▼

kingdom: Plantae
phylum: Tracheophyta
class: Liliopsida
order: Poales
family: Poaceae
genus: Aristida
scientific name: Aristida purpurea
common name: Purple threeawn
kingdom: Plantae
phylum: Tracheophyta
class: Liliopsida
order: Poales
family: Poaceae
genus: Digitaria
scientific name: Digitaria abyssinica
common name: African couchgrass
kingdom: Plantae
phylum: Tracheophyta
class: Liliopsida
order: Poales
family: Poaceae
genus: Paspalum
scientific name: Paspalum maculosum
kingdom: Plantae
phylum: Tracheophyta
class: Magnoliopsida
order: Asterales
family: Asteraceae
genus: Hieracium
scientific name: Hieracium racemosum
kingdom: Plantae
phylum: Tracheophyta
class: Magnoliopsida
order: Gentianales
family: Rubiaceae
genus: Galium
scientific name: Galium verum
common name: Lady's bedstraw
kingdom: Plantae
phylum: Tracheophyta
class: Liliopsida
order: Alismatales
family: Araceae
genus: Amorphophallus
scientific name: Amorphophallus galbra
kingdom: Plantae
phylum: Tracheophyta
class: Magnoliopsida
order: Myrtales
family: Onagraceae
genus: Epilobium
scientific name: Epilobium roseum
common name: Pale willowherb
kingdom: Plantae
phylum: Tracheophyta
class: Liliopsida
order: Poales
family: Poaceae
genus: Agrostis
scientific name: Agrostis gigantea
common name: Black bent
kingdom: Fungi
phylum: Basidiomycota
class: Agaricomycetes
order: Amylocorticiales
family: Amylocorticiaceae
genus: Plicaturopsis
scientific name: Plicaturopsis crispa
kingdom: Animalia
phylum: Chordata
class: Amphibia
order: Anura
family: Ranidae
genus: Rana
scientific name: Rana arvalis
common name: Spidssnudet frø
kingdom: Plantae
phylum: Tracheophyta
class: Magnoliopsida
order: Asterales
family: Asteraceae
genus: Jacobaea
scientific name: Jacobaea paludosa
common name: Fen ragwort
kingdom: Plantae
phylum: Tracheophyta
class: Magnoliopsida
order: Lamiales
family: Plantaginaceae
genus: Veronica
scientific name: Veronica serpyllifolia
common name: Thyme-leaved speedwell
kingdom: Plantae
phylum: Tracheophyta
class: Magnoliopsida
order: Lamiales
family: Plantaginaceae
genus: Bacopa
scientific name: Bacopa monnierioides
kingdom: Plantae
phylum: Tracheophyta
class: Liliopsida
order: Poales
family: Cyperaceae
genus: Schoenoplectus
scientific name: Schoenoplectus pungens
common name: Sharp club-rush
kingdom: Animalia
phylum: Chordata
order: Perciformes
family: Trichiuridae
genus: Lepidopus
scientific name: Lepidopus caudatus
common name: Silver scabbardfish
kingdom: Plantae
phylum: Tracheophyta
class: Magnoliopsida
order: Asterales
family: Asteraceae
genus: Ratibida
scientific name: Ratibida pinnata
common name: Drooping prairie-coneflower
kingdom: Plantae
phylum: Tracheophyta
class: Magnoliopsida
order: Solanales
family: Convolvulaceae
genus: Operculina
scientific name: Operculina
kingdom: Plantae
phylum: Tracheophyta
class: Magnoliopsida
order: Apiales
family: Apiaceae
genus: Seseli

▲

# Exercise goal
Copy every line of the items above word for word, from the first kingdom line through the last genus line.

# Response below
kingdom: Plantae
phylum: Tracheophyta
class: Liliopsida
order: Poales
family: Poaceae
genus: Aristida
scientific name: Aristida purpurea
common name: Purple threeawn
kingdom: Plantae
phylum: Tracheophyta
class: Liliopsida
order: Poales
family: Poaceae
genus: Digitaria
scientific name: Digitaria abyssinica
common name: African couchgrass
kingdom: Plantae
phylum: Tracheophyta
class: Liliopsida
order: Poales
family: Poaceae
genus: Paspalum
scientific name: Paspalum maculosum
kingdom: Plantae
phylum: Tracheophyta
class: Magnoliopsida
order: Asterales
family: Asteraceae
genus: Hieracium
scientific name: Hieracium racemosum
kingdom: Plantae
phylum: Tracheophyta
class: Magnoliopsida
order: Gentianales
family: Rubiaceae
genus: Galium
scientific name: Galium verum
common name: Lady's bedstraw
kingdom: Plantae
phylum: Tracheophyta
class: Liliopsida
order: Alismatales
family: Araceae
genus: Amorphophallus
scientific name: Amorphophallus galbra
kingdom: Plantae
phylum: Tracheophyta
class: Magnoliopsida
order: Myrtales
family: Onagraceae
genus: Epilobium
scientific name: Epilobium roseum
common name: Pale willowherb
kingdom: Plantae
phylum: Tracheophyta
class: Liliopsida
order: Poales
family: Poaceae
genus: Agrostis
scientific name: Agrostis gigantea
common name: Black bent
kingdom: Fungi
phylum: Basidiomycota
class: Agaricomycetes
order: Amylocorticiales
family: Amylocorticiaceae
genus: Plicaturopsis
scientific name: Plicaturopsis crispa
kingdom: Animalia
phylum: Chordata
class: Amphibia
order: Anura
family: Ranidae
genus: Rana
scientific name: Rana arvalis
common name: Spidssnudet frø
kingdom: Plantae
phylum: Tracheophyta
class: Magnoliopsida
order: Asterales
family: Asteraceae
genus: Jacobaea
scientific name: Jacobaea paludosa
common name: Fen ragwort
kingdom: Plantae
phylum: Tracheophyta
class: Magnoliopsida
order: Lamiales
family: Plantaginaceae
genus: Veronica
scientific name: Veronica serpyllifolia
common name: Thyme-leaved speedwell
kingdom: Plantae
phylum: Tracheophyta
class: Magnoliopsida
order: Lamiales
family: Plantaginaceae
genus: Bacopa
scientific name: Bacopa monnierioides
kingdom: Plantae
phylum: Tracheophyta
class: Liliopsida
order: Poales
family: Cyperaceae
genus: Schoenoplectus
scientific name: Schoenoplectus pungens
common name: Sharp club-rush
kingdom: Animalia
phylum: Chordata
order: Perciformes
family: Trichiuridae
genus: Lepidopus
scientific name: Lepidopus caudatus
common name: Silver scabbardfish
kingdom: Plantae
phylum: Tracheophyta
class: Magnoliopsida
order: Asterales
family: Asteraceae
genus: Ratibida
scientific name: Ratibida pinnata
common name: Drooping prairie-coneflower
kingdom: Plantae
phylum: Tracheophyta
class: Magnoliopsida
order: Solanales
family: Convolvulaceae
genus: Operculina
scientific name: Operculina
kingdom: Plantae
phylum: Tracheophyta
class: Magnoliopsida
order: Apiales
family: Apiaceae
genus: Seseli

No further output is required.